## Enunciado
Transcreva, sem nenhuma alteração, o trecho do texto sobre acessibilidade eleitoral que vai de "De acordo com" até "informação de cor.".

## Texto apresentado
--------

Acessibilidade Eleitoral

Joelson Dias[1]

Ana Luísa Junqueira[2]

Segundo dados do Relatório Mundial de 2011 sobre as pessoas com deficiência, elaborado pela Organização Mundial de Saúde (OMS), mais de um bilhão de pessoas no mundo convivem com alguma forma de deficiência (física, mental, intelectual ou sensorial), dentre as quais, 200 milhões experimentam dificuldades funcionais consideráveis. Só no Brasil, quase 24% da população apresenta algum tipo de impedimento.[3]

De acordo com dados divulgados em agosto de 2020 pelo Tribunal Superior Eleitoral (TSE), 147.918.483 de eleitores brasileiros estavam aptos a votar nas Eleições 2020. Desse total, 1.158.234 declararam-se como pessoas com deficiência ou que necessitavam de algum tipo de atendimento especial. Por outro lado, de pessoas candidatas aos cargos para as eleições de 2020, 6.584 afirmaram ter algum tipo de impedimento, ou seja, apenas 1,2% do total de candidaturas. Segundo o TSE, esta é a primeira vez que as eleições brasileiras incluíram a autodeclaração de deficiência no registro de pedidos de candidaturas. O preenchimento, no entanto, é opcional, assim como a informação de cor.

--------

## Dados fornecidos
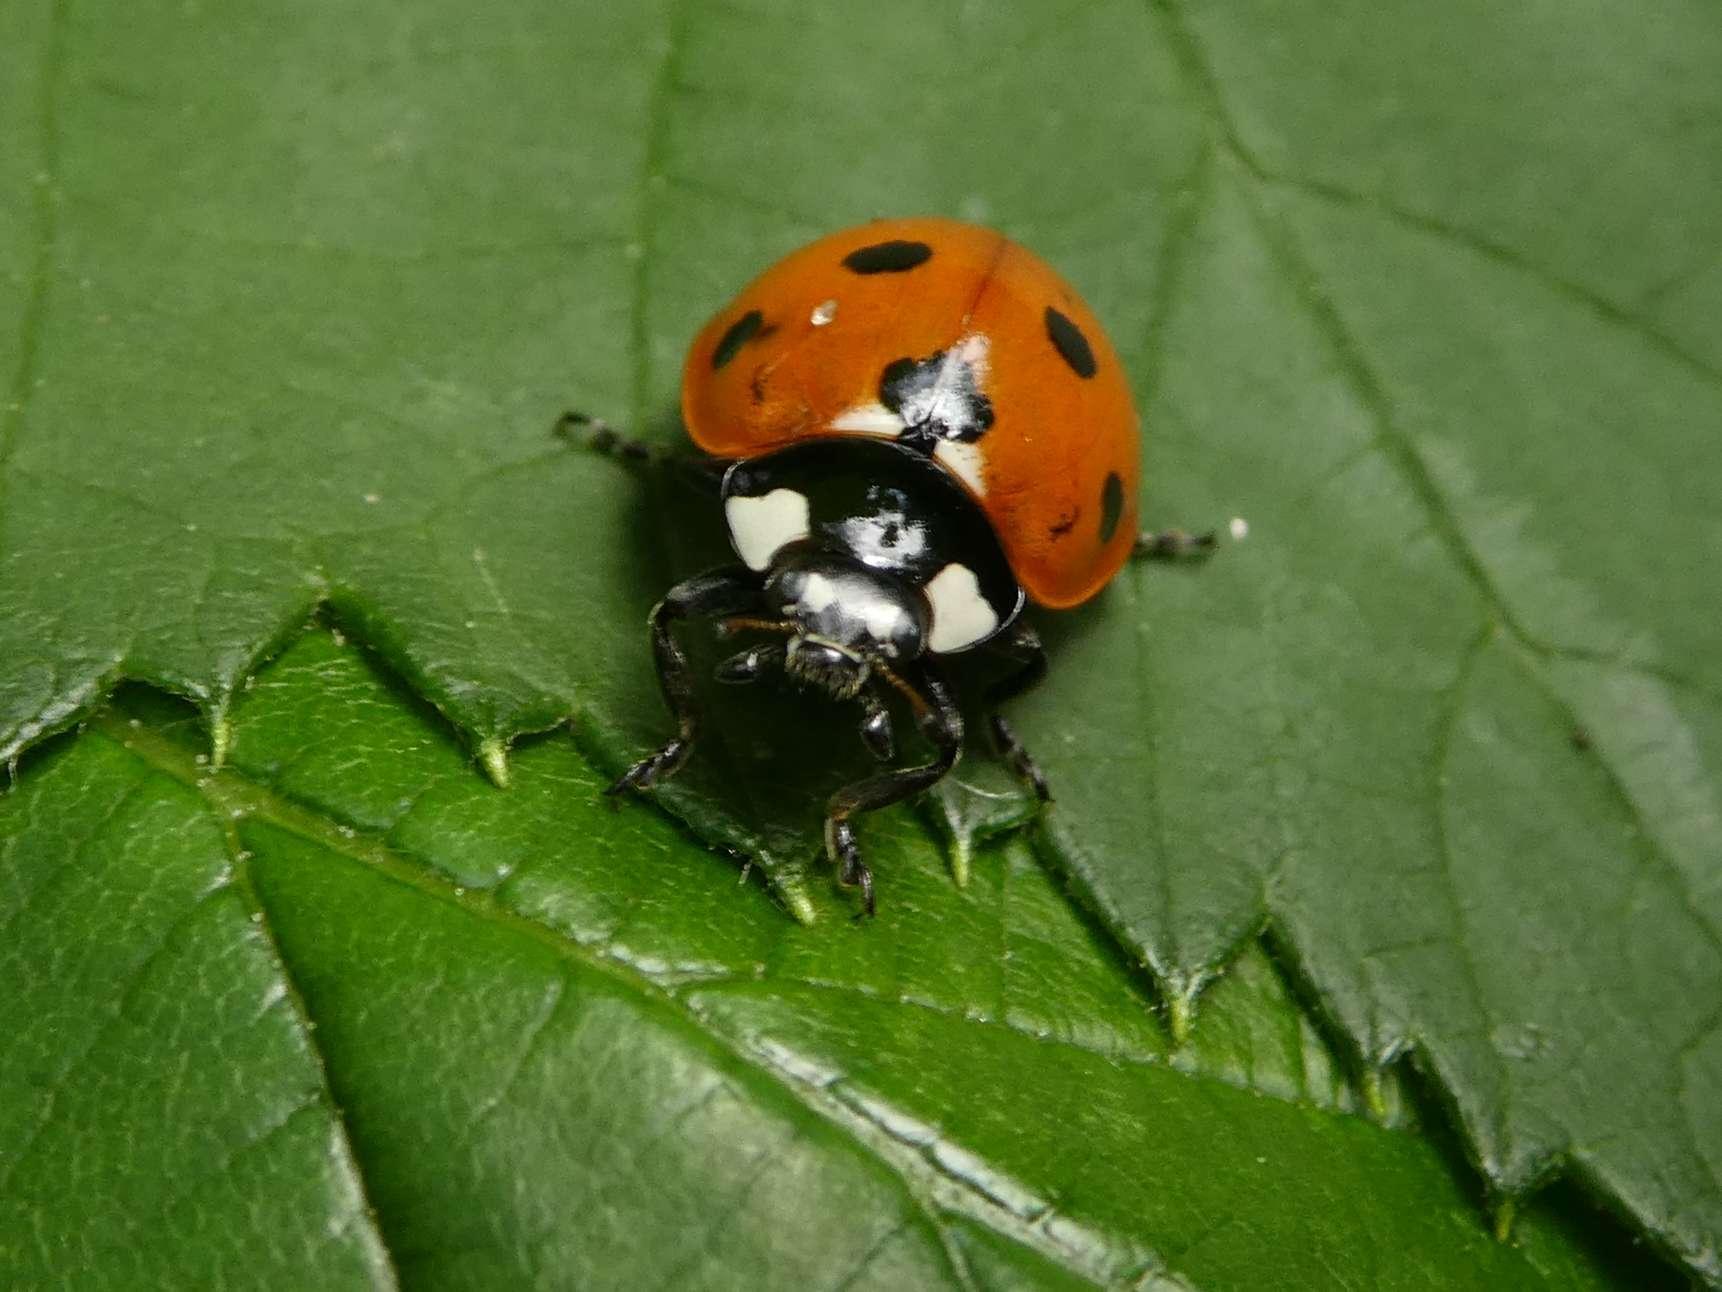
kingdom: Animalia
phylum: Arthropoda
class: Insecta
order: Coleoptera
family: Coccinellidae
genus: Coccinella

--------

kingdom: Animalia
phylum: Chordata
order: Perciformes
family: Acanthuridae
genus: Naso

--------

## Resolução
De acordo com dados divulgados em agosto de 2020 pelo Tribunal Superior Eleitoral (TSE), 147.918.483 de eleitores brasileiros estavam aptos a votar nas Eleições 2020. Desse total, 1.158.234 declararam-se como pessoas com deficiência ou que necessitavam de algum tipo de atendimento especial. Por outro lado, de pessoas candidatas aos cargos para as eleições de 2020, 6.584 afirmaram ter algum tipo de impedimento, ou seja, apenas 1,2% do total de candidaturas. Segundo o TSE, esta é a primeira vez que as eleições brasileiras incluíram a autodeclaração de deficiência no registro de pedidos de candidaturas. O preenchimento, no entanto, é opcional, assim como a informação de cor.